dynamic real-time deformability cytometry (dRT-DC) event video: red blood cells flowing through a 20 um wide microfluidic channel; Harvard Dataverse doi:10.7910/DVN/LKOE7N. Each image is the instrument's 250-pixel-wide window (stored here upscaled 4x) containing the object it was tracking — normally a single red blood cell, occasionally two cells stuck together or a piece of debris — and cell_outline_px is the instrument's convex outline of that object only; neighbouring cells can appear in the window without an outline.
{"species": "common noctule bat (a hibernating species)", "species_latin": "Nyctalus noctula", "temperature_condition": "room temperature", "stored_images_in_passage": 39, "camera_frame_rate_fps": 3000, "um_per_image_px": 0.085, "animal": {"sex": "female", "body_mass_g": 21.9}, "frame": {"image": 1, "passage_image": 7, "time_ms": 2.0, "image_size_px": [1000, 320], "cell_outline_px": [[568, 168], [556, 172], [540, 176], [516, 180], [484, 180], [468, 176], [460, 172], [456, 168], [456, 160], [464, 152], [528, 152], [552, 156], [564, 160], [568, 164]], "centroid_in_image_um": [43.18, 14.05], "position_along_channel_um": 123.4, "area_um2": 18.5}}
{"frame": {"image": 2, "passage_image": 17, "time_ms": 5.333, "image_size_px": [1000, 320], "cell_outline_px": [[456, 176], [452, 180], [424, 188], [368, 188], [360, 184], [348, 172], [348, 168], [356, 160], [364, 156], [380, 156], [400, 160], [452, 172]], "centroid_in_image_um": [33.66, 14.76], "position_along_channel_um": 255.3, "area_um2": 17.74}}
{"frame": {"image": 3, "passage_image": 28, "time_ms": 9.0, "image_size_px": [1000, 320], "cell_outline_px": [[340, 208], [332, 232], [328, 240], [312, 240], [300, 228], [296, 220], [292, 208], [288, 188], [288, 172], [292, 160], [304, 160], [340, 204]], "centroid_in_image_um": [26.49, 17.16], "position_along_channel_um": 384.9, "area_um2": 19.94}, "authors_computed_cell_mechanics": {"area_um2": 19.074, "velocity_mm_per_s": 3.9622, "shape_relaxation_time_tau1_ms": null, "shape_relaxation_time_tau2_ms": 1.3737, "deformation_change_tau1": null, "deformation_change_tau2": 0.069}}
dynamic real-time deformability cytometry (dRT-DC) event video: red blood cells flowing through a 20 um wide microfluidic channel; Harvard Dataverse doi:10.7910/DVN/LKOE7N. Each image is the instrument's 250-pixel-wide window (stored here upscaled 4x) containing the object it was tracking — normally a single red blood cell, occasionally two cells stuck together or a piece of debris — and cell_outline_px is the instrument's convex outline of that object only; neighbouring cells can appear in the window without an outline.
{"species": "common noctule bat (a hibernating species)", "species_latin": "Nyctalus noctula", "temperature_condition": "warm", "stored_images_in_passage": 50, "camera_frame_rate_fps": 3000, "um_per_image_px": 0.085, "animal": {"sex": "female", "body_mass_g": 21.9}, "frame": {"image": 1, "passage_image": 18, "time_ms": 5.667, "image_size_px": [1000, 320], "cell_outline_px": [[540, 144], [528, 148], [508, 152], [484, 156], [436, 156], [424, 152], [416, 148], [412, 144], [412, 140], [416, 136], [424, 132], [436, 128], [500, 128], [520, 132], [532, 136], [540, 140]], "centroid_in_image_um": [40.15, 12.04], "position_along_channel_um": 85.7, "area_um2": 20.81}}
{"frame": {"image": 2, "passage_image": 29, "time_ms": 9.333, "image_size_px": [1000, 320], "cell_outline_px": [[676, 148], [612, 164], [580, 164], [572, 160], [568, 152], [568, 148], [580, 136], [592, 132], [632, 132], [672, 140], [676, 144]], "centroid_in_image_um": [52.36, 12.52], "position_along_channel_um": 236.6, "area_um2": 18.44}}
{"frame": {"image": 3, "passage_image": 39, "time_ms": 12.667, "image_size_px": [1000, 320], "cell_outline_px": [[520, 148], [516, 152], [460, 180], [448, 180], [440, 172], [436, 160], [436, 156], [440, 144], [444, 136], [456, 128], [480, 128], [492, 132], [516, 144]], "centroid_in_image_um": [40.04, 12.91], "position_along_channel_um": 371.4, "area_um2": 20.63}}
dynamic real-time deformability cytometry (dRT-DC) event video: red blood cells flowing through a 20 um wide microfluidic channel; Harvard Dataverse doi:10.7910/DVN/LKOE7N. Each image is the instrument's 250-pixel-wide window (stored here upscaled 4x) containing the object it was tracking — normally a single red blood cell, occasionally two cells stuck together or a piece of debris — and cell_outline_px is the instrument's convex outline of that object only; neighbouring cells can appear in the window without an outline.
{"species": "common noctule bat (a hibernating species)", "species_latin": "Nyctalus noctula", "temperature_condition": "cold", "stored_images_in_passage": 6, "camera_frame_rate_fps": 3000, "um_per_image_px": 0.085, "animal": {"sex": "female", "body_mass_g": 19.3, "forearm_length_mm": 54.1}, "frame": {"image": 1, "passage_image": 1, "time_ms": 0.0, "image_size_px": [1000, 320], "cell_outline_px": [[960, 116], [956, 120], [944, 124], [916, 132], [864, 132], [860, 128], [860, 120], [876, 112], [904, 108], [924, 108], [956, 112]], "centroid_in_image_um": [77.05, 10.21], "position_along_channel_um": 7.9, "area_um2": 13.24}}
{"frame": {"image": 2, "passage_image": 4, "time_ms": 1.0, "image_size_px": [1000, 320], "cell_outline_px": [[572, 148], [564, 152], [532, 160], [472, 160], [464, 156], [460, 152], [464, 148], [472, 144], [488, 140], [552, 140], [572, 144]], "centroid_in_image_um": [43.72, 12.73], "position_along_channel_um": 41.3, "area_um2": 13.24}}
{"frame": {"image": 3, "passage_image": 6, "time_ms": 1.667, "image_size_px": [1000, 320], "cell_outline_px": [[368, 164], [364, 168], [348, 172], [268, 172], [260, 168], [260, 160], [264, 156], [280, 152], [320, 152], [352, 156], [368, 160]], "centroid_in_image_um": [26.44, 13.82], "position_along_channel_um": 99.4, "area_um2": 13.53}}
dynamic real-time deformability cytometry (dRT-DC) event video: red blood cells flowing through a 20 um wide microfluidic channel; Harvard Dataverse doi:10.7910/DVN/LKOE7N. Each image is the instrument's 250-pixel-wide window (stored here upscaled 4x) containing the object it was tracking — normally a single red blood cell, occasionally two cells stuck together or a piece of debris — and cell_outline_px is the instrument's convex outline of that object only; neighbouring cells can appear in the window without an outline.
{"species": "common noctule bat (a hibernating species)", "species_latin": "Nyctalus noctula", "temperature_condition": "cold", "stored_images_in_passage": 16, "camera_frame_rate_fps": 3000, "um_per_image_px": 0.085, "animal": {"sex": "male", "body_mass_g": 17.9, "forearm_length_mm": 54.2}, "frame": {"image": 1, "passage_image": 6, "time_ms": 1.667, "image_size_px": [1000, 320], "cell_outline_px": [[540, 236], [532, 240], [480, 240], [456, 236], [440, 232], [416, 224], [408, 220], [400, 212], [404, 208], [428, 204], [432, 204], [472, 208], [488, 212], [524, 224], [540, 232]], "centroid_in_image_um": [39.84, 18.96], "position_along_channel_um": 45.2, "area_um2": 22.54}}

Given task
From the listing above, reproduce all the lines exactly.

Complete output
dynamic real-time deformability cytometry (dRT-DC) event video: red blood cells flowing through a 20 um wide microfluidic channel; Harvard Dataverse doi:10.7910/DVN/LKOE7N. Each image is the instrument's 250-pixel-wide window (stored here upscaled 4x) containing the object it was tracking — normally a single red blood cell, occasionally two cells stuck together or a piece of debris — and cell_outline_px is the instrument's convex outline of that object only; neighbouring cells can appear in the window without an outline.
{"species": "common noctule bat (a hibernating species)", "species_latin": "Nyctalus noctula", "temperature_condition": "room temperature", "stored_images_in_passage": 39, "camera_frame_rate_fps": 3000, "um_per_image_px": 0.085, "animal": {"sex": "female", "body_mass_g": 21.9}, "frame": {"image": 1, "passage_image": 7, "time_ms": 2.0, "image_size_px": [1000, 320], "cell_outline_px": [[568, 168], [556, 172], [540, 176], [516, 180], [484, 180], [468, 176], [460, 172], [456, 168], [456, 160], [464, 152], [528, 152], [552, 156], [564, 160], [568, 164]], "centroid_in_image_um": [43.18, 14.05], "position_along_channel_um": 123.4, "area_um2": 18.5}}
{"frame": {"image": 2, "passage_image": 17, "time_ms": 5.333, "image_size_px": [1000, 320], "cell_outline_px": [[456, 176], [452, 180], [424, 188], [368, 188], [360, 184], [348, 172], [348, 168], [356, 160], [364, 156], [380, 156], [400, 160], [452, 172]], "centroid_in_image_um": [33.66, 14.76], "position_along_channel_um": 255.3, "area_um2": 17.74}}
{"frame": {"image": 3, "passage_image": 28, "time_ms": 9.0, "image_size_px": [1000, 320], "cell_outline_px": [[340, 208], [332, 232], [328, 240], [312, 240], [300, 228], [296, 220], [292, 208], [288, 188], [288, 172], [292, 160], [304, 160], [340, 204]], "centroid_in_image_um": [26.49, 17.16], "position_along_channel_um": 384.9, "area_um2": 19.94}, "authors_computed_cell_mechanics": {"area_um2": 19.074, "velocity_mm_per_s": 3.9622, "shape_relaxation_time_tau1_ms": null, "shape_relaxation_time_tau2_ms": 1.3737, "deformation_change_tau1": null, "deformation_change_tau2": 0.069}}
dynamic real-time deformability cytometry (dRT-DC) event video: red blood cells flowing through a 20 um wide microfluidic channel; Harvard Dataverse doi:10.7910/DVN/LKOE7N. Each image is the instrument's 250-pixel-wide window (stored here upscaled 4x) containing the object it was tracking — normally a single red blood cell, occasionally two cells stuck together or a piece of debris — and cell_outline_px is the instrument's convex outline of that object only; neighbouring cells can appear in the window without an outline.
{"species": "common noctule bat (a hibernating species)", "species_latin": "Nyctalus noctula", "temperature_condition": "warm", "stored_images_in_passage": 50, "camera_frame_rate_fps": 3000, "um_per_image_px": 0.085, "animal": {"sex": "female", "body_mass_g": 21.9}, "frame": {"image": 1, "passage_image": 18, "time_ms": 5.667, "image_size_px": [1000, 320], "cell_outline_px": [[540, 144], [528, 148], [508, 152], [484, 156], [436, 156], [424, 152], [416, 148], [412, 144], [412, 140], [416, 136], [424, 132], [436, 128], [500, 128], [520, 132], [532, 136], [540, 140]], "centroid_in_image_um": [40.15, 12.04], "position_along_channel_um": 85.7, "area_um2": 20.81}}
{"frame": {"image": 2, "passage_image": 29, "time_ms": 9.333, "image_size_px": [1000, 320], "cell_outline_px": [[676, 148], [612, 164], [580, 164], [572, 160], [568, 152], [568, 148], [580, 136], [592, 132], [632, 132], [672, 140], [676, 144]], "centroid_in_image_um": [52.36, 12.52], "position_along_channel_um": 236.6, "area_um2": 18.44}}
{"frame": {"image": 3, "passage_image": 39, "time_ms": 12.667, "image_size_px": [1000, 320], "cell_outline_px": [[520, 148], [516, 152], [460, 180], [448, 180], [440, 172], [436, 160], [436, 156], [440, 144], [444, 136], [456, 128], [480, 128], [492, 132], [516, 144]], "centroid_in_image_um": [40.04, 12.91], "position_along_channel_um": 371.4, "area_um2": 20.63}}
dynamic real-time deformability cytometry (dRT-DC) event video: red blood cells flowing through a 20 um wide microfluidic channel; Harvard Dataverse doi:10.7910/DVN/LKOE7N. Each image is the instrument's 250-pixel-wide window (stored here upscaled 4x) containing the object it was tracking — normally a single red blood cell, occasionally two cells stuck together or a piece of debris — and cell_outline_px is the instrument's convex outline of that object only; neighbouring cells can appear in the window without an outline.
{"species": "common noctule bat (a hibernating species)", "species_latin": "Nyctalus noctula", "temperature_condition": "cold", "stored_images_in_passage": 6, "camera_frame_rate_fps": 3000, "um_per_image_px": 0.085, "animal": {"sex": "female", "body_mass_g": 19.3, "forearm_length_mm": 54.1}, "frame": {"image": 1, "passage_image": 1, "time_ms": 0.0, "image_size_px": [1000, 320], "cell_outline_px": [[960, 116], [956, 120], [944, 124], [916, 132], [864, 132], [860, 128], [860, 120], [876, 112], [904, 108], [924, 108], [956, 112]], "centroid_in_image_um": [77.05, 10.21], "position_along_channel_um": 7.9, "area_um2": 13.24}}
{"frame": {"image": 2, "passage_image": 4, "time_ms": 1.0, "image_size_px": [1000, 320], "cell_outline_px": [[572, 148], [564, 152], [532, 160], [472, 160], [464, 156], [460, 152], [464, 148], [472, 144], [488, 140], [552, 140], [572, 144]], "centroid_in_image_um": [43.72, 12.73], "position_along_channel_um": 41.3, "area_um2": 13.24}}
{"frame": {"image": 3, "passage_image": 6, "time_ms": 1.667, "image_size_px": [1000, 320], "cell_outline_px": [[368, 164], [364, 168], [348, 172], [268, 172], [260, 168], [260, 160], [264, 156], [280, 152], [320, 152], [352, 156], [368, 160]], "centroid_in_image_um": [26.44, 13.82], "position_along_channel_um": 99.4, "area_um2": 13.53}}
dynamic real-time deformability cytometry (dRT-DC) event video: red blood cells flowing through a 20 um wide microfluidic channel; Harvard Dataverse doi:10.7910/DVN/LKOE7N. Each image is the instrument's 250-pixel-wide window (stored here upscaled 4x) containing the object it was tracking — normally a single red blood cell, occasionally two cells stuck together or a piece of debris — and cell_outline_px is the instrument's convex outline of that object only; neighbouring cells can appear in the window without an outline.
{"species": "common noctule bat (a hibernating species)", "species_latin": "Nyctalus noctula", "temperature_condition": "cold", "stored_images_in_passage": 16, "camera_frame_rate_fps": 3000, "um_per_image_px": 0.085, "animal": {"sex": "male", "body_mass_g": 17.9, "forearm_length_mm": 54.2}, "frame": {"image": 1, "passage_image": 6, "time_ms": 1.667, "image_size_px": [1000, 320], "cell_outline_px": [[540, 236], [532, 240], [480, 240], [456, 236], [440, 232], [416, 224], [408, 220], [400, 212], [404, 208], [428, 204], [432, 204], [472, 208], [488, 212], [524, 224], [540, 232]], "centroid_in_image_um": [39.84, 18.96], "position_along_channel_um": 45.2, "area_um2": 22.54}}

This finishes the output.